Summary#
This bill would repeal the U nonimmigrant visa (the “U visa”) from U.S. immigration law. The U visa is the special visa for certain noncitizen victims of crimes that gives temporary protection, work permission, and can lead to a green card. The bill says the program is widely abused, has a large backlog, and should be ended.
- Main change: removes the statutory definition of the U visa and strikes related references across the Immigration and Nationality Act.
- Effect on benefits: ends the legal basis for U status, its deferred action, work authorization, and the pathway to permanent residence that depend on that status.
- Affects pending and future applicants: the bill does not clearly say how it treats people who already have U status or who have pending U visa applications.
- Alternatives cited: the bill’s findings point to the S visa (for witnesses/cooperators) and humanitarian parole as alternate options for some cases.
What it means for you#
- Crime victims who seek U visas: If the law is repealed, the U visa would no longer be available to new applicants. The bill does not clearly explain what happens to current U visa holders or people on the waiting list.
- Applicants with pending cases or family members: The bill is silent on transition rules. This could mean pending applications would be left without a statutory path, but the bill text does not specify.

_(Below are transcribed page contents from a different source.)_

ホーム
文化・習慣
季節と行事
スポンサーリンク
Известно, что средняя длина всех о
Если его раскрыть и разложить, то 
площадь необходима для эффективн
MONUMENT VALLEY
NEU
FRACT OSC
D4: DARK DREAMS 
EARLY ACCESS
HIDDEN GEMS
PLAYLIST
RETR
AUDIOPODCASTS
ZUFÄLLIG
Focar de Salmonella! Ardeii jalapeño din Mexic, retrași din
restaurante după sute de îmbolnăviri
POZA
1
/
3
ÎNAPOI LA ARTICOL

- People working in the U.S. under U status: Work permission tied to U status would lose its statutory basis; the bill does not state whether existing work authorization would remain temporarily.

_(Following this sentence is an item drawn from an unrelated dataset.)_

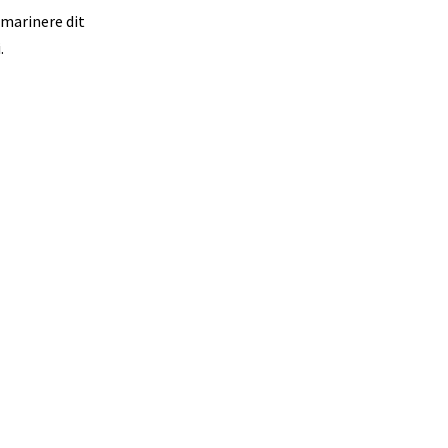
 marinere dit
.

- Family members of U visa applicants: The unlimited ability to get derivative U-based visas would end because the underlying U category would be repealed.
- Law enforcement and prosecutors: The bill removes the U visa as a formal immigration incentive for cooperation. The bill asserts law enforcement certifications have been abused but does not change law enforcement duties directly.
- U.S. Citizenship and Immigration Services (USCIS) and DHS: They would need to stop processing U visa petitions and update forms, guidance, and systems to remove the category. The bill makes multiple statutory edits to remove references to U status.
- Public safety and crime reporting: The bill does not analyze how removing the U visa might affect victims’ willingness to report crimes or to cooperate with investigations.
Expenses#
No publicly available information.
- The bill text and supplied materials do not include a fiscal note or cost estimate.
- Possible administrative costs or savings are not specified. For example, removing the program could reduce some USCIS processing work but could increase costs elsewhere (immigration enforcement, courts, or DHS parole processing); the bill does not provide estimates.
- Any changes to benefits for currently authorized workers could affect employer paperwork and government benefit records, but no cost data is provided.
Proponents' View#
The bill’s findings lay out the reasons for repeal. The bill appears intended to:
- Stop what it describes as widespread fraud and staged crimes used to obtain U visas.
- End a long backlog and a waitlist that, according to the bill, gives immigration benefits without full adjudication.
- Remove a program the bill says gives waivers of inadmissibility and a likely path to a green card for people who entered or remained unlawfully.
- Rely instead on other tools such as the S visa (for witnesses) or case-by-case humanitarian parole for victims or needed witnesses.
- Restore stricter limits on who may receive immigration relief tied to cooperation with law enforcement.
Opponents' View#
The bill text does not contain opponents’ statements. Based on what the repeal would do, reasonable concerns or questions include:
- One concern is the bill does not say what will happen to people who already have U visas or who have years-long pending applications. The lack of transition rules creates legal uncertainty for those people.
- The bill does not clearly explain how victims who need protection or who are cooperating with investigations would be assisted if the U visa is removed. It is unclear whether S visas or parole would meet the same needs.
- The repeal could discourage crime victims from reporting crimes or cooperating with police if they lose a known immigration remedy that offers work authorization and a pathway to stability.
- The bill may shift workloads and costs rather than eliminate them (for example, more immigration enforcement actions, deportation proceedings, or parole requests), but it gives no cost or implementation plan.
- The findings cite fraud examples, but the bill does not establish new verification, oversight, or anti-fraud procedures that would address problems short of full repeal.
- It is unclear how the removal of many statutory references will affect other immigration processes that currently interact with U status (for instance, waiver rules and adjustment provisions), because the bill removes those cross-references without spelling out replacements.